Ongoing assessment of the Public Policy Initiative covers several areas. The students provided feedback via individual interviews, group video interviews conducted by Georgetown's Center for New Designs in Learning and Scholarship (CNDLS), focus groups, and a survey by WestED. The survey had a 25% response rate. Through the interviews and survey students expressed motivations of contributing work toward a useful public good and having a global audience for that work. The research also assessed the quality of work that students contributed to Wikipedia.

At the start of the Public Policy Initiative, foundation staff worked with Wikipedia community members to develop a quantitative article quality metric. This metric assigns weights and values to Wikipedia policies regarding article quality; the assessor applies the metric and generates a numeric quality score which is translatable to the Wikipedia 1.0 rating system (Featured Article, Good Article, A, B, C, Start, and Stub ratings). (Only 0.1% of rated articles in Wikipedia earned a Featured Article status.) Research through the initiative made a scientific comparison of public policy expert scores and Wikipedian scores. Using a linear regression model (Total score = A + Wikipedia Expert + article + error), Wikipedians on average scored article quality 4 points lower than public policy experts with a p-value much less than 0.01 and an R^2 value of .67 measuring model fit.

The assessment team is made up of both policy experts and experienced Wikipedians. The policy experts all have graduate degrees in public policy or public affairs; they are graduates of universities including: Berkeley, Boise, Brandeis, Georgetown, Pennsylvania, Pepperdine, Sacramento, and Syracuse. We have policy experts who have worked in policy for over 30 years, emeritus professors of public policy, several recent graduates, and some currently active in the public policy field. Policy experts were recruited through alumni email lists of many universities. Wikipedians were recruited through direct invitation on their user talk pages and were selected for quality assessment experience, a non-confrontational style, and interest in public policy topics. In the fall there were six policy experts and fifteen Wikipedian assessors (1:2.5, PE:WP). This spring there were twenty-five policy experts and eleven Wikipedians (2.3:1, PE:WP). Over the course of both terms there have been a total of twenty-eight policy experts and seventeen Wikipedians on the assessment team.

The assessment team performed multiple assessments on a randomly selected set of articles from each term. In most cases, three individual Wikipedians and three individual public policy experts assessed each article. For clarity I will call the group of Wikipedian and expert assessments a review. For pre-existing articles, article reviews were performed on one version of the article before the student work and then another version after the student work. For the new articles that students created, the articles only received one review which was conducted after the student contributions.

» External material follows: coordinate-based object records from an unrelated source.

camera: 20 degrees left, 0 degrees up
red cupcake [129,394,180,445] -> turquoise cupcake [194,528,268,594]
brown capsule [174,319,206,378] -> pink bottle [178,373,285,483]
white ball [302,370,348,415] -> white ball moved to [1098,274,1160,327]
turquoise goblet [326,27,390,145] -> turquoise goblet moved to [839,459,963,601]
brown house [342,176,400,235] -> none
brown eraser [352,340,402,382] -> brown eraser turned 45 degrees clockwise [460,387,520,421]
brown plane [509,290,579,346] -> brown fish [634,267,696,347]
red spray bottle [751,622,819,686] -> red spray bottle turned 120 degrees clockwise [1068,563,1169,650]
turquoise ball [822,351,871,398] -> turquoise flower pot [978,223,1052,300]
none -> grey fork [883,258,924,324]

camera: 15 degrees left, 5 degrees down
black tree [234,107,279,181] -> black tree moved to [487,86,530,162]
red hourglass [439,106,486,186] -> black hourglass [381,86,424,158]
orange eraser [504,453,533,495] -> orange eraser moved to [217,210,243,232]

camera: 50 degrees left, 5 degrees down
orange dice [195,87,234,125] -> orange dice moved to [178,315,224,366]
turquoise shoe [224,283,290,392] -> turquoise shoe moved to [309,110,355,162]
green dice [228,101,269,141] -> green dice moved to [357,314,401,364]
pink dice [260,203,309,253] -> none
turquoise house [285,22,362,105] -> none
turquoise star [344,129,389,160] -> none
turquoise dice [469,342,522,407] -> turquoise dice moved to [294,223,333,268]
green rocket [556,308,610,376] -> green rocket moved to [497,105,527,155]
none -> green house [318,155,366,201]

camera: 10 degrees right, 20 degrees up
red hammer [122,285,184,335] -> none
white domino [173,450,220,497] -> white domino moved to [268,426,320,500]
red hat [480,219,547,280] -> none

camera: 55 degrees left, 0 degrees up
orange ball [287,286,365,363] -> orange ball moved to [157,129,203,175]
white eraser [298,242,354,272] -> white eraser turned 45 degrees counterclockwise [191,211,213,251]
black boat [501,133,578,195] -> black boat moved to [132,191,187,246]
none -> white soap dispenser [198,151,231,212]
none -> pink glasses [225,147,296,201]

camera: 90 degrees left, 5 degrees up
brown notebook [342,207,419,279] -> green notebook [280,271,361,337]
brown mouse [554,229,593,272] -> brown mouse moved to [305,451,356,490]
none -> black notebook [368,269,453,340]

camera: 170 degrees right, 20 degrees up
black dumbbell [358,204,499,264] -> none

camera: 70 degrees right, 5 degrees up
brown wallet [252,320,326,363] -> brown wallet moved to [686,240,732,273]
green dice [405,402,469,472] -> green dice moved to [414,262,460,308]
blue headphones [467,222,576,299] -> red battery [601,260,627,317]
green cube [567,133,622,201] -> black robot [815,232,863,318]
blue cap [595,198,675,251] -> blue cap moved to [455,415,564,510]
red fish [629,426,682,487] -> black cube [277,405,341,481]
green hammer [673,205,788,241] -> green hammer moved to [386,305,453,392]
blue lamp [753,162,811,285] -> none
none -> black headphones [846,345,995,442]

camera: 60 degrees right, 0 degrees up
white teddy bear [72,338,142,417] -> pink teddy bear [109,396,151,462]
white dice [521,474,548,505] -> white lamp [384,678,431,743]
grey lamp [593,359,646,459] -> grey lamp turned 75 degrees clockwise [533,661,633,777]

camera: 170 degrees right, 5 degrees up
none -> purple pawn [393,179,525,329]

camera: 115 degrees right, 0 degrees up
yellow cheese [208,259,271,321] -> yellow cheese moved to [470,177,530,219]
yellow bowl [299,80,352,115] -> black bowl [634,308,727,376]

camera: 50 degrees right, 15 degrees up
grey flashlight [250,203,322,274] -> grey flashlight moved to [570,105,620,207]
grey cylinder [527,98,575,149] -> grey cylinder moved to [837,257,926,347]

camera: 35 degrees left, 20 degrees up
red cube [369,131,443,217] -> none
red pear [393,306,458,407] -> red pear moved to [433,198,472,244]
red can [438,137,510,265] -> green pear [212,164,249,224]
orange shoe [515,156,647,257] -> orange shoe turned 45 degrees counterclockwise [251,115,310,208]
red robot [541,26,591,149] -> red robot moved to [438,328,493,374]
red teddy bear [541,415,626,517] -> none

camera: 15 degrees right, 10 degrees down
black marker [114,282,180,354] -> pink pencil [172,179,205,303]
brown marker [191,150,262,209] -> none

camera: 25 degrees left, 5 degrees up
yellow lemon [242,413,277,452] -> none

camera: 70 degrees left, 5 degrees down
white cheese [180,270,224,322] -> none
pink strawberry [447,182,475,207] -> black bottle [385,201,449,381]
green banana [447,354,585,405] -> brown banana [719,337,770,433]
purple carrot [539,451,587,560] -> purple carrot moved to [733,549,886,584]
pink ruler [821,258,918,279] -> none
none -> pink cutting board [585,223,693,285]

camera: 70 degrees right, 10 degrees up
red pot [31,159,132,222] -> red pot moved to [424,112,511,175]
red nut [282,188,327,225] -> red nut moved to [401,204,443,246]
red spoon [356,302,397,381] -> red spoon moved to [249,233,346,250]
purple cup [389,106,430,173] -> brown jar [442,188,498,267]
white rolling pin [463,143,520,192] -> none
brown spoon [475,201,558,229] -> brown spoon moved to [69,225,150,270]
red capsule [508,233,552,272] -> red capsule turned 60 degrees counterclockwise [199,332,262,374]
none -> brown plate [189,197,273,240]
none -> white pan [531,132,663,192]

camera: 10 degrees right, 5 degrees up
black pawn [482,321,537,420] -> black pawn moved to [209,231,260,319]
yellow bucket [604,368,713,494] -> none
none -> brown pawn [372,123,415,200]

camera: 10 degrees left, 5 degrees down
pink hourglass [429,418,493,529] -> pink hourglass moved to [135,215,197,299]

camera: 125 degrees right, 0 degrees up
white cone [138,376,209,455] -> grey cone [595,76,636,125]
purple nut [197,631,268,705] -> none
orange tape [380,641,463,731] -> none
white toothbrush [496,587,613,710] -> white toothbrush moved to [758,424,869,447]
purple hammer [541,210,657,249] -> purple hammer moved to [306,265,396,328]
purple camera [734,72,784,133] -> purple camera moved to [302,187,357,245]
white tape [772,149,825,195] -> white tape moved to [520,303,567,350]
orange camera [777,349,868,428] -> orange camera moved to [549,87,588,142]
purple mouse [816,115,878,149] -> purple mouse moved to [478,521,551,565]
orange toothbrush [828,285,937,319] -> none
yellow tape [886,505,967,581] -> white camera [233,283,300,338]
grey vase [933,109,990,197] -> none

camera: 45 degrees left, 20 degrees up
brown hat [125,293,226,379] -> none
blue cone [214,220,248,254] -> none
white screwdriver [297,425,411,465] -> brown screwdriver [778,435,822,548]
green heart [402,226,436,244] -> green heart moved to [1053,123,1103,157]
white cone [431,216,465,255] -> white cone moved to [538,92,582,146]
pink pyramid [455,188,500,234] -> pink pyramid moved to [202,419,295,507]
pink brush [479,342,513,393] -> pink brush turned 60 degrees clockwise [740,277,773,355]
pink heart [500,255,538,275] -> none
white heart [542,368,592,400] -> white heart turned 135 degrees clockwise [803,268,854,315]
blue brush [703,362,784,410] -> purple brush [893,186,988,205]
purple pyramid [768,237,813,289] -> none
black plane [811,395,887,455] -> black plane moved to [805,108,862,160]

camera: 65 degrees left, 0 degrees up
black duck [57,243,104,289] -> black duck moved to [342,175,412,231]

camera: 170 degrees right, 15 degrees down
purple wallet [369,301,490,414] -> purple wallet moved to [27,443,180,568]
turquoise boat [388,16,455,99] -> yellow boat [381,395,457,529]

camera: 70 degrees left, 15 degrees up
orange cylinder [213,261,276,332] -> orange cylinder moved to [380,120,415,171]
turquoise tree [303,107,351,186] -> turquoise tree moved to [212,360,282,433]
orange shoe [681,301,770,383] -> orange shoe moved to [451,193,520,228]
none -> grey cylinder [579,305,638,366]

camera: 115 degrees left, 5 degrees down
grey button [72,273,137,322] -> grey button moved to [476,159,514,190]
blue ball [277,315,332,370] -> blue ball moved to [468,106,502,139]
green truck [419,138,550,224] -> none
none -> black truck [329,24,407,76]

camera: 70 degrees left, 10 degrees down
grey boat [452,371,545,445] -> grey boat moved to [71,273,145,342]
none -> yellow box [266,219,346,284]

  • Over the course of the project a total of 140 articles were randomly selected from the WikiProject United States Public Policy Course tab and assessed. 84 were pre-existing and 56 were new.
  • There was 64% increase in all articles, the average score went up 5.8 points (9.0 before, 14.8 after)
  • There was a 50% increase in pre-existing articles. The average score went up 4.8 points (9.7 before, 14.5 after)
  • New articles had an average score of 15.4 which translates to an average B rating in the Wikipedia scale.
  • Over the course of two university terms, approximately 800 students participating in the Initiative contributed over 8.8 million bytes to the Wikipedia namespace.

This is preliminary data, and there may be errors or omissions. There are not likely to be any substantial changes, but there will likely be some minor differences when these results are submitted to journals for publication.